:: Records for this exercise

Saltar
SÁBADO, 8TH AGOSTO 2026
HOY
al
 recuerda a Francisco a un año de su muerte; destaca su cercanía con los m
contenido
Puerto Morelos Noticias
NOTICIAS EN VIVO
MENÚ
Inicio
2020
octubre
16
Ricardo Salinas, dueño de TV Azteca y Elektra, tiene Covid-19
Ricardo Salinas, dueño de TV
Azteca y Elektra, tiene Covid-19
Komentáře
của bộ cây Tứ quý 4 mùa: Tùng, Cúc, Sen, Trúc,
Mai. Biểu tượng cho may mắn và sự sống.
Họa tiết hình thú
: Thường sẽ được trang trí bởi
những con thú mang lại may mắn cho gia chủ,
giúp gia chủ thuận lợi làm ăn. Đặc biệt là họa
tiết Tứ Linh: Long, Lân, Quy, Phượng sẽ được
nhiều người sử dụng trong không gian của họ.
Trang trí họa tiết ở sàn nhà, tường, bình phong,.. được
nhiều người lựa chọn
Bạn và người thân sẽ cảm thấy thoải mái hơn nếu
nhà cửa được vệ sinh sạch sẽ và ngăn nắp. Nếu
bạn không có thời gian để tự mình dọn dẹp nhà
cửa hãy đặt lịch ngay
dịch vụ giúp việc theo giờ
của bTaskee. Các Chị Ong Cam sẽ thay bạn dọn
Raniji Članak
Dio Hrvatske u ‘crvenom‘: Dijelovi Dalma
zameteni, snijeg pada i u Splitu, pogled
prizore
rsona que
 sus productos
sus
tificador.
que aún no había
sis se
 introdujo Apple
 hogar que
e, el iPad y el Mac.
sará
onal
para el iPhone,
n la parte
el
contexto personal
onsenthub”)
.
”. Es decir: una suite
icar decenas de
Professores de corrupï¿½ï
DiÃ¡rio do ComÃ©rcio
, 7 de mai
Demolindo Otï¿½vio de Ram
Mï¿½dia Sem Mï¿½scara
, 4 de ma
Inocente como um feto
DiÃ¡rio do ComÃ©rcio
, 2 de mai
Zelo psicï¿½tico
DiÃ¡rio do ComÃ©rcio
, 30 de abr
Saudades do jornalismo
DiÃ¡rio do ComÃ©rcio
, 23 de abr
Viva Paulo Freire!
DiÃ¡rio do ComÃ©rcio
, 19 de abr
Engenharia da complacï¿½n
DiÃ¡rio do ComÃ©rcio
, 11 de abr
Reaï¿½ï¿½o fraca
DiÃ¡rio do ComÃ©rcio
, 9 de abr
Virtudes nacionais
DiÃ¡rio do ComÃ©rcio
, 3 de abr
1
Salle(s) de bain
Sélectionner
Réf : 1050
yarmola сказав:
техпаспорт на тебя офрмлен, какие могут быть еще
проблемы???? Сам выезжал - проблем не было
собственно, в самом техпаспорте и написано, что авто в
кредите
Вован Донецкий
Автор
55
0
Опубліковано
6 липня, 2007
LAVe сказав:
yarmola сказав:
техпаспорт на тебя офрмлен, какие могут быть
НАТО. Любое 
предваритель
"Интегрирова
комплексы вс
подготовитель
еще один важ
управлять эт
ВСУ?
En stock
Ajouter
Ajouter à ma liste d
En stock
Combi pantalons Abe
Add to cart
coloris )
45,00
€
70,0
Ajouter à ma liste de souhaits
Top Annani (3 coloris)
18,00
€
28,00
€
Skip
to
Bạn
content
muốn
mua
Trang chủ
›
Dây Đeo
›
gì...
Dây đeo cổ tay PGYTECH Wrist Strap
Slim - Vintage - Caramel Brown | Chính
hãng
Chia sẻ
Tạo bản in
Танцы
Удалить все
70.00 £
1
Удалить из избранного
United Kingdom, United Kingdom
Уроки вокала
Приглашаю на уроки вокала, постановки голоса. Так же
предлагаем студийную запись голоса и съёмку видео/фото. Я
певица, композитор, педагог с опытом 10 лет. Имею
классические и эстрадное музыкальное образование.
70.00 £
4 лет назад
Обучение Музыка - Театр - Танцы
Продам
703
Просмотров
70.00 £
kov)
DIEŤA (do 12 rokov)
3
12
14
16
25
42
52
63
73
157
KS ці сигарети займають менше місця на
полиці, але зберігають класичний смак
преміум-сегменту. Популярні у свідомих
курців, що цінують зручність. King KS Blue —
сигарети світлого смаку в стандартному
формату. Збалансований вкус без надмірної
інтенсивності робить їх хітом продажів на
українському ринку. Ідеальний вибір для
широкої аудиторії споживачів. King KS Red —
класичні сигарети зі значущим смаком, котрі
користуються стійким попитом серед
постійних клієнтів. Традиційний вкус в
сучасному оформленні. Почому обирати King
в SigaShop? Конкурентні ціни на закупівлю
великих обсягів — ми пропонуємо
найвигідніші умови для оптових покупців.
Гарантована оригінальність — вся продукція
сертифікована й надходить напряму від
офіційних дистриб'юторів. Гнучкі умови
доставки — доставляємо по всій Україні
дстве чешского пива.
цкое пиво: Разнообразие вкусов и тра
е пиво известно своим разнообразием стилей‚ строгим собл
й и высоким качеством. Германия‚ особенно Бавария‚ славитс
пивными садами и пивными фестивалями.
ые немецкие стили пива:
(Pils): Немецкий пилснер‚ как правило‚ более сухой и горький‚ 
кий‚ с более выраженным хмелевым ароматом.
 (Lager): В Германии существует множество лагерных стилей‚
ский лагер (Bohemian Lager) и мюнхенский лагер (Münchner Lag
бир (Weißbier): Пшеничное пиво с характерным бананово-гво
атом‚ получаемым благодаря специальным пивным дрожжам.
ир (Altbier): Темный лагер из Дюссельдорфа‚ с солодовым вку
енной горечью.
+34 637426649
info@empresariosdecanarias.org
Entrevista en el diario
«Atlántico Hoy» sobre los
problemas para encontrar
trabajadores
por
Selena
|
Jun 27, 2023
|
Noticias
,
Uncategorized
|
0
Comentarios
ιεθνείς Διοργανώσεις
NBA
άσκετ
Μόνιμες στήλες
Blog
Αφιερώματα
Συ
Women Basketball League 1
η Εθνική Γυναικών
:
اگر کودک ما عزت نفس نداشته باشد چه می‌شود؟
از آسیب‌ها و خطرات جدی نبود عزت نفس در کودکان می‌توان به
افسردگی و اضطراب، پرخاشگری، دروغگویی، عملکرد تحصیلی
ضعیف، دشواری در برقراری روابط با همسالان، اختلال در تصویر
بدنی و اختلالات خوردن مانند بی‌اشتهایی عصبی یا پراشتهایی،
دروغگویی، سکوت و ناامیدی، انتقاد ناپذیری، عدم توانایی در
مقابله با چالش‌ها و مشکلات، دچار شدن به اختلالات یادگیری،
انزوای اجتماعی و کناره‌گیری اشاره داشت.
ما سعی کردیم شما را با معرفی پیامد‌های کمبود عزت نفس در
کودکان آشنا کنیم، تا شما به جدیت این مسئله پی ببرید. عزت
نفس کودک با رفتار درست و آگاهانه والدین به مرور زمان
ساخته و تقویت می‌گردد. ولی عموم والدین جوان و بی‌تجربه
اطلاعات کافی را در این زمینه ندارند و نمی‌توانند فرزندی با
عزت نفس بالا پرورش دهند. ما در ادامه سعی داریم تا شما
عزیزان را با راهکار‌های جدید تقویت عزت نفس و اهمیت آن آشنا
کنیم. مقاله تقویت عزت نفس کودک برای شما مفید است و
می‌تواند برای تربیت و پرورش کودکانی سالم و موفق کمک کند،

::::

Include the first line, the line containing "Bạn và người", and every line between them, copied exactly from the material above; output no other line.

Saltar
SÁBADO, 8TH AGOSTO 2026
HOY
al
 recuerda a Francisco a un año de su muerte; destaca su cercanía con los m
contenido
Puerto Morelos Noticias
NOTICIAS EN VIVO
MENÚ
Inicio
2020
octubre
16
Ricardo Salinas, dueño de TV Azteca y Elektra, tiene Covid-19
Ricardo Salinas, dueño de TV
Azteca y Elektra, tiene Covid-19
Komentáře
của bộ cây Tứ quý 4 mùa: Tùng, Cúc, Sen, Trúc,
Mai. Biểu tượng cho may mắn và sự sống.
Họa tiết hình thú
: Thường sẽ được trang trí bởi
những con thú mang lại may mắn cho gia chủ,
giúp gia chủ thuận lợi làm ăn. Đặc biệt là họa
tiết Tứ Linh: Long, Lân, Quy, Phượng sẽ được
nhiều người sử dụng trong không gian của họ.
Trang trí họa tiết ở sàn nhà, tường, bình phong,.. được
nhiều người lựa chọn
Bạn và người thân sẽ cảm thấy thoải mái hơn nếu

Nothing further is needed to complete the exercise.